THE CHRIS STAMEY EXPERIENCE -- A QUESTION OF TEMPERATURE

Chris Stamey Experience.jpg

A rough, noisy effort featuring famous friends

The new album from Chris Stamey has a most unusual opening: a minute-and-a half blast of disquietude, featuring rattling random guitar riffs and drums that are painfully off-beat.

Consider it a warning shot.

As the leadoff track, "Conspiracy Theory," suggests, A Question of Temperature (Yep Roc) is not a typical release from Stamey, the venerable purveyor of smart jangle-pop who has spent the better part of the last 15 years producing other artists. He ended a 13-year drought with last summer's Travels in the South, and like its predecessor, this disc -- with Stamey also handling producer duties -- does showcase some of his archetypical warm, earnest narratives. The overall feel, however, is looser, coarser and noticeably noisier.

This approach does not come as a shock, considering: a) the tracks were laid down in three days; b) nearly half of the record is made up of cover songs, lending to the carefree atmosphere; and c) Stamey's former neighbors, the high-minded indie clatter mongers Yo La Tengo, were enlisted as the core backing band for the sessions in the bandís home base of Hoboken, N.J. (also appearing are Stamey's ex-dB's band mate Gene Holder and former Whiskeytown member Caitlin Cary, among others).

The disc is top-heavy with well-chosen covers, including a measured version of Television's "Venus" and ambitious turns through quite disparate tracks from the '60s: a snarling rendition of Cream's "Politician" and raucous take on the politically minded R&B staple "Compared to What." Stamey even updates himself by not only dusting off a track of his own from the 1970s, "The Summer Sun," but giving it a brand new shine.
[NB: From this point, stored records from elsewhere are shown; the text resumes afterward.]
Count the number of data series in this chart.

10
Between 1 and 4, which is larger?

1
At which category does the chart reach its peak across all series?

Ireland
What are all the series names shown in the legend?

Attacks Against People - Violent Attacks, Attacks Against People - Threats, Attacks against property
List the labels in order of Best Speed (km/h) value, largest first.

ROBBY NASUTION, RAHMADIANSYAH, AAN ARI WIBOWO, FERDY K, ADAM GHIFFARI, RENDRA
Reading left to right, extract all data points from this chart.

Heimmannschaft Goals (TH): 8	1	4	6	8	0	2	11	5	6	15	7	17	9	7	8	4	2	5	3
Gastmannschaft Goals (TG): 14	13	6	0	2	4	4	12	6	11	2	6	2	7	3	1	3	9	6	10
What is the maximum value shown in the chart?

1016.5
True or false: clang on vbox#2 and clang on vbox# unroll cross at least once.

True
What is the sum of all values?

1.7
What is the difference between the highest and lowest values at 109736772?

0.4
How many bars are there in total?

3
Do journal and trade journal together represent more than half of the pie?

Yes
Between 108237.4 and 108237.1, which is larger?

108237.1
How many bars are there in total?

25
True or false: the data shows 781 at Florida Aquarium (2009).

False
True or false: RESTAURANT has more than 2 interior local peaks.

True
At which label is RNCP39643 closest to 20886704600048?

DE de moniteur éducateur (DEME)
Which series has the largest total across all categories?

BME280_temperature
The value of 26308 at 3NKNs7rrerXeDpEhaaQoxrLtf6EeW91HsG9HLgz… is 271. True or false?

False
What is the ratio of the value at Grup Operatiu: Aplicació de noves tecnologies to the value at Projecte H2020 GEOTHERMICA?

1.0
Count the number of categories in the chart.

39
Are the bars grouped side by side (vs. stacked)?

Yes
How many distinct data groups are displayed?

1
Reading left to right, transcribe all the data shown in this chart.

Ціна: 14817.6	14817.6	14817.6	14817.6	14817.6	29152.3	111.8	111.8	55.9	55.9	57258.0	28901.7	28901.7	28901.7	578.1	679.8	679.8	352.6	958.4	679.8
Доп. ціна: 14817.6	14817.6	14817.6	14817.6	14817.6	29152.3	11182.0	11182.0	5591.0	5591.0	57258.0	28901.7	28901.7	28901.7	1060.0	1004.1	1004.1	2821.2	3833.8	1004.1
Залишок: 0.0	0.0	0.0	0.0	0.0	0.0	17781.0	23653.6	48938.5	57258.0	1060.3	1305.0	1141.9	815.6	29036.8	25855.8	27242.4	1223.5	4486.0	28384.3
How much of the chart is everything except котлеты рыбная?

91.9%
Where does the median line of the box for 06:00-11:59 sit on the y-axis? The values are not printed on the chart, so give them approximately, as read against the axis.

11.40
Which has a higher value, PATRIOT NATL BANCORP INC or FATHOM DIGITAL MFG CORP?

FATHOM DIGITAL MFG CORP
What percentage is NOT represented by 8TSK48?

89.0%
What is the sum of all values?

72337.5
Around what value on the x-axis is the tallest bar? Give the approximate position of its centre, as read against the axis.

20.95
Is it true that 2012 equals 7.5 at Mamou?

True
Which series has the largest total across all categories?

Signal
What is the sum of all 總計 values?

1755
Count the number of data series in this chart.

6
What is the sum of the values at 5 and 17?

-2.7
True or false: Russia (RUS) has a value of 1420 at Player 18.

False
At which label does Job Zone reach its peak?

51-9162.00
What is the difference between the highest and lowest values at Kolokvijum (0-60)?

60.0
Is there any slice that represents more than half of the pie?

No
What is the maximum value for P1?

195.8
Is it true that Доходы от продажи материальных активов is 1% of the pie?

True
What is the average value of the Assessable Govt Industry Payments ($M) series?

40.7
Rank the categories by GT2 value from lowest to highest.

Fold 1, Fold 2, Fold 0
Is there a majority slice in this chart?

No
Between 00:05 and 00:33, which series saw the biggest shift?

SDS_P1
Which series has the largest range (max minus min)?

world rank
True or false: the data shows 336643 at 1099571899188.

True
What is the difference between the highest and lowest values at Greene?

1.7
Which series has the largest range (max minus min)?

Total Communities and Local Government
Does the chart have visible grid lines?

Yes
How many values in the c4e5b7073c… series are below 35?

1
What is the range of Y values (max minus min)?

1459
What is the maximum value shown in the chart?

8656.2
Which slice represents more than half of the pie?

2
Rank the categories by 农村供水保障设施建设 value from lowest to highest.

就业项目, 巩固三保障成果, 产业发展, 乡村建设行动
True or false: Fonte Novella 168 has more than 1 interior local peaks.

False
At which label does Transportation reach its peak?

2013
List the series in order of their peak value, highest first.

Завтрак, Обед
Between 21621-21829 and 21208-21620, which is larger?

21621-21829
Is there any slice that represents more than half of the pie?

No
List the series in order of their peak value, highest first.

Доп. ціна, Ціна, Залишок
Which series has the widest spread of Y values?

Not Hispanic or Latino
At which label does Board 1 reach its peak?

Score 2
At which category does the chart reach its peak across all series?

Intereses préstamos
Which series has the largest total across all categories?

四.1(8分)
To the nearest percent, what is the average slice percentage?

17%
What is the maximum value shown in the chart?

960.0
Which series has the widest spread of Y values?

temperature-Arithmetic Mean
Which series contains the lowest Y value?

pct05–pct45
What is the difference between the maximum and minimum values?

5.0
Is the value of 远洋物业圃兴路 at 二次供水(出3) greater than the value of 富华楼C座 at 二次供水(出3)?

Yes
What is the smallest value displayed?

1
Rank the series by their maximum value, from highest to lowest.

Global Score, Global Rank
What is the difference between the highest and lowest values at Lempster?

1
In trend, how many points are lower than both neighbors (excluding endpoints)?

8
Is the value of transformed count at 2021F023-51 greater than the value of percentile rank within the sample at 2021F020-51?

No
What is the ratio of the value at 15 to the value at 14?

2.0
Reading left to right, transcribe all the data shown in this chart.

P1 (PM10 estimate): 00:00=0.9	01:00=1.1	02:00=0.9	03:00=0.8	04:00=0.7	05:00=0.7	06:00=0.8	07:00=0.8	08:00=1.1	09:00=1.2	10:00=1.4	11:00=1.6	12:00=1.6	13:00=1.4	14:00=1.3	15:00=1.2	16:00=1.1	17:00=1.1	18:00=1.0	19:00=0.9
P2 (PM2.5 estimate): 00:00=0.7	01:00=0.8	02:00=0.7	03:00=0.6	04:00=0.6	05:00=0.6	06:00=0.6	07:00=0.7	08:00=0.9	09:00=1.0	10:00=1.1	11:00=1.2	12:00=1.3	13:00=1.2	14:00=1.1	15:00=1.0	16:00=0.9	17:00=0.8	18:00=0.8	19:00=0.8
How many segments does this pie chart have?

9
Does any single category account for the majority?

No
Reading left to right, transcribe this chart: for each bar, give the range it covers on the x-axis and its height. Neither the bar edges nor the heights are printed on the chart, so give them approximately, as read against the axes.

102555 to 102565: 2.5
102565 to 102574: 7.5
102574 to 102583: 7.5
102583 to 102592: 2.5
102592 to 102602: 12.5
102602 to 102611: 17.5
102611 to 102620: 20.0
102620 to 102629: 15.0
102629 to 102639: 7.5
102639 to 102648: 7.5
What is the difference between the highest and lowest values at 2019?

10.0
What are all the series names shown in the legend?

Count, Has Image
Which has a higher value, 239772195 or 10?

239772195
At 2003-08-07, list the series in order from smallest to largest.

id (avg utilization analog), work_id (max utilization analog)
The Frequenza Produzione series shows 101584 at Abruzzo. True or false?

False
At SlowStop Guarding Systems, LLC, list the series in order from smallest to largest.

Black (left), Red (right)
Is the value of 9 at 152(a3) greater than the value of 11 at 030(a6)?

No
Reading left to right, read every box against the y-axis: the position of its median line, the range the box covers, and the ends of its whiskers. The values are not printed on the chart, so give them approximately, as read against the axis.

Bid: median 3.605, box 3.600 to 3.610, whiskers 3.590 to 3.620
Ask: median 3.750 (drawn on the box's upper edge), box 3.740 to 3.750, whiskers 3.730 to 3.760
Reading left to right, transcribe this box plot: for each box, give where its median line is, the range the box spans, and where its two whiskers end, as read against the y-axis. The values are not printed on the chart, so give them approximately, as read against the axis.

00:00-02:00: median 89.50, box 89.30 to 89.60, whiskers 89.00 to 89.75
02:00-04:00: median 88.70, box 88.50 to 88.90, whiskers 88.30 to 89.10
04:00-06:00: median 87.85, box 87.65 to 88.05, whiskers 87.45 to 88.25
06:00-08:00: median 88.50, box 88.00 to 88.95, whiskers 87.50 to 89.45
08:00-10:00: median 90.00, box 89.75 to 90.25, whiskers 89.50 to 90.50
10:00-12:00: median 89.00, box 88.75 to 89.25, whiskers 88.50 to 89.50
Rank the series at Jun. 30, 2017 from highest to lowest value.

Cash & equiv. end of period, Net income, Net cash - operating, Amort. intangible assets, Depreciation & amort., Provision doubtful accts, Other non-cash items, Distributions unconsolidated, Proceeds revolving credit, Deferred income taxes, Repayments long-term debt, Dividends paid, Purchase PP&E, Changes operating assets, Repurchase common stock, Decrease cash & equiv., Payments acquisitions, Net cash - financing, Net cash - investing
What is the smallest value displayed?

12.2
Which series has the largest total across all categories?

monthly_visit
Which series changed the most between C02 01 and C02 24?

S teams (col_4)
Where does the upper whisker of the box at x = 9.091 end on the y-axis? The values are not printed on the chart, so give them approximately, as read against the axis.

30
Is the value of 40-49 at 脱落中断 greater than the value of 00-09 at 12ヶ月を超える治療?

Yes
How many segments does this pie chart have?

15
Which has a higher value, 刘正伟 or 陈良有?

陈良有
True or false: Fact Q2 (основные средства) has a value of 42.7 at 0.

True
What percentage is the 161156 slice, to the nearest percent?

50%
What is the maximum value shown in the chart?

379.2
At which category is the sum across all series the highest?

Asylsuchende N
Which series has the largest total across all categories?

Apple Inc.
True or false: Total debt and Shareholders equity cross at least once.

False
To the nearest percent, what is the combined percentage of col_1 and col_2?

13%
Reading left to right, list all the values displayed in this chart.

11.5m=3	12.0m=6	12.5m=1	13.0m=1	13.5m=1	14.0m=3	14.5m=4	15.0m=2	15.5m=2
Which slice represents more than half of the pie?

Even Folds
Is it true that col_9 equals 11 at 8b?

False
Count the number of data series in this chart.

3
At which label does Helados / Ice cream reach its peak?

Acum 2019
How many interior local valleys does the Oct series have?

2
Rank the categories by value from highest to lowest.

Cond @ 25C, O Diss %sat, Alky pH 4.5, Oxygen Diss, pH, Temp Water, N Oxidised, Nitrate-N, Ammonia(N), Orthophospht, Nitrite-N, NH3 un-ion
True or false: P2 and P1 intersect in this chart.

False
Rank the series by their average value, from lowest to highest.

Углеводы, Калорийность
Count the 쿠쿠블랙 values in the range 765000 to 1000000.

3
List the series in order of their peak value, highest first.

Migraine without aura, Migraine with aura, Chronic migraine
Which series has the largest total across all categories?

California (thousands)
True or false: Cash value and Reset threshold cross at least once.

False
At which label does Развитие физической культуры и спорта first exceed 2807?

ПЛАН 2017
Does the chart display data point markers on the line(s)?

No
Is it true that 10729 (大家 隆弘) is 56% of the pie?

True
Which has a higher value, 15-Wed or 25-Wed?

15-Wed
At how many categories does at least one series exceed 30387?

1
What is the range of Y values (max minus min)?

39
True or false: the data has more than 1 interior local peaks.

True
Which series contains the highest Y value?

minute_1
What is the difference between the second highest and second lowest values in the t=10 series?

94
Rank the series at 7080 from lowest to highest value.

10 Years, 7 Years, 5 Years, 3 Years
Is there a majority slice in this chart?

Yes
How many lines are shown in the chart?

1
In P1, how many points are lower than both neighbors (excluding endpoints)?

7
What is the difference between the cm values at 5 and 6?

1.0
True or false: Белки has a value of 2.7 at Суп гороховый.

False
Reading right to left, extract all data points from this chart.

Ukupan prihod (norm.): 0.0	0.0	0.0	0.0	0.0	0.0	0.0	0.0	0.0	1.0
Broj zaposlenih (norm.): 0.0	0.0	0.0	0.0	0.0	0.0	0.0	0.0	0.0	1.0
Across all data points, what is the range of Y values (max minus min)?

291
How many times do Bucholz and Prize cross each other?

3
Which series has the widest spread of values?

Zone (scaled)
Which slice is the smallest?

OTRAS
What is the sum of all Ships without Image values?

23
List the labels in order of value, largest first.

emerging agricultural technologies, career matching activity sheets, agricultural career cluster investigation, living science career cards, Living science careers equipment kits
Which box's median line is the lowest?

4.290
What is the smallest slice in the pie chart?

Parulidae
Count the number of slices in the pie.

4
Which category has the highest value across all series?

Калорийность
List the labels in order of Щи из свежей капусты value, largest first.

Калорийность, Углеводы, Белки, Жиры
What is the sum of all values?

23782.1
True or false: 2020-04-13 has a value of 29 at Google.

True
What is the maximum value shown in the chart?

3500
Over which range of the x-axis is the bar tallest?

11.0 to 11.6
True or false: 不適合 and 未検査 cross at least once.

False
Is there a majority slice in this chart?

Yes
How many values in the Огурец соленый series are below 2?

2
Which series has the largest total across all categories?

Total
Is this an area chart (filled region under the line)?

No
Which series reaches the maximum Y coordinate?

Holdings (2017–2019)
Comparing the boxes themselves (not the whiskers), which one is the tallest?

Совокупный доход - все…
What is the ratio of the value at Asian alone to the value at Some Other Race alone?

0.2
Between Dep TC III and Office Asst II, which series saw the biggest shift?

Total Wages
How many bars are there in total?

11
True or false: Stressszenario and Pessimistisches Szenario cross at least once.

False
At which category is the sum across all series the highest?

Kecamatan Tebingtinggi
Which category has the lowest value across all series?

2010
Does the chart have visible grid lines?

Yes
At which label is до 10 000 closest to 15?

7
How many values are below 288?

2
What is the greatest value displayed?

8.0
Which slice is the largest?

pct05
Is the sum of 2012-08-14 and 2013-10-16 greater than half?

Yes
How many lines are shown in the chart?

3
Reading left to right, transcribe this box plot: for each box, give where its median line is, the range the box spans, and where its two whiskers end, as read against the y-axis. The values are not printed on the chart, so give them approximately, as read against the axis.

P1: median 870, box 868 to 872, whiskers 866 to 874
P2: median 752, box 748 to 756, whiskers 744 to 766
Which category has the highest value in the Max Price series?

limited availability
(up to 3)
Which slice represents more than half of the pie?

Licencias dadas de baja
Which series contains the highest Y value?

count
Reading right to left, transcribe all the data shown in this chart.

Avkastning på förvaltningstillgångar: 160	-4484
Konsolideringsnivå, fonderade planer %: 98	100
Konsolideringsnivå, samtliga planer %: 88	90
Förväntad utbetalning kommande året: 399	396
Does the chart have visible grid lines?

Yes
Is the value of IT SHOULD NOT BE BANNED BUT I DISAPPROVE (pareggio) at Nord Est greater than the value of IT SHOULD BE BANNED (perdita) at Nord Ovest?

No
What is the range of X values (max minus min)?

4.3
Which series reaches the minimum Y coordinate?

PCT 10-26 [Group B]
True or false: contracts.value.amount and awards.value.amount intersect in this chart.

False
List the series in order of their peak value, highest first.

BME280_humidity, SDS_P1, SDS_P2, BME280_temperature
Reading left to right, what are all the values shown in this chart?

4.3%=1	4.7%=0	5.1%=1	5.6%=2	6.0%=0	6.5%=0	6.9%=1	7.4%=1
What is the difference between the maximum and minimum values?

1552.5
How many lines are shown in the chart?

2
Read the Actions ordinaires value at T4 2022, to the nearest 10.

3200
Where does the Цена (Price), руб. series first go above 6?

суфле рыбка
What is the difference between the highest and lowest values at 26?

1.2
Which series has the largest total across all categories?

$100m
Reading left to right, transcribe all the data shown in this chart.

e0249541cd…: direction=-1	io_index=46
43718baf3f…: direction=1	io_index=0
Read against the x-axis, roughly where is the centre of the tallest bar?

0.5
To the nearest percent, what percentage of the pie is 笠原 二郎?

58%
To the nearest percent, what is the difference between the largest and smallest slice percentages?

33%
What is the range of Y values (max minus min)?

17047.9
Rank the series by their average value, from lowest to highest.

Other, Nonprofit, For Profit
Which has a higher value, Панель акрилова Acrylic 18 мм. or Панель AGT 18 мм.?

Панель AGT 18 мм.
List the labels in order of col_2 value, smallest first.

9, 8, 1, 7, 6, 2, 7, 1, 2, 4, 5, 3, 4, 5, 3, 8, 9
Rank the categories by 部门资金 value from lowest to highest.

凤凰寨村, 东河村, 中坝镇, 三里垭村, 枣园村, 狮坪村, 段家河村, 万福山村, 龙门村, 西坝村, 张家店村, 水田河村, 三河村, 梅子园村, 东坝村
The results are more uneven when it comes to the rest of Stamey's originals. "Desperate Man" is a welcome slice of power pop, even with its numbingly simplistic lyrics. "Come On," on the other hand, is a banal, lo-fi instrumental that kills the disc's momentum, its endearing surf-style guitar notwithstanding. Likewise, a triumph like the haunting "Sleepless Nights" -- including a well-employed banjo and, in a standout moment of subtlety, a whispered backing vocal by Cary -- is quickly canceled out by the following track, the marathon-like "McCauley Street (Let's Go Downtown)." It presses on for nearly 11 less-than-spellbinding minutes, extended in part by a feedback-laden interlude that doesn't really get anywhere.

The question, then, with A Question of Temperature is whether Stamey's turn toward a more rough-hewn style is a step that ultimately rewards his spontaneity, or makes the album a disposable vanity project. It could be a bit of both; the disc does have its throwaway moments, but then those seem to be part of the mission, considering the album was assembled on the fly, amongst friends.

Considering his track record, it would tough for an old pro like Stamey to make a truly bad album. This disc at least shows that, intentional or not, he is capable of churning out an unfocused one.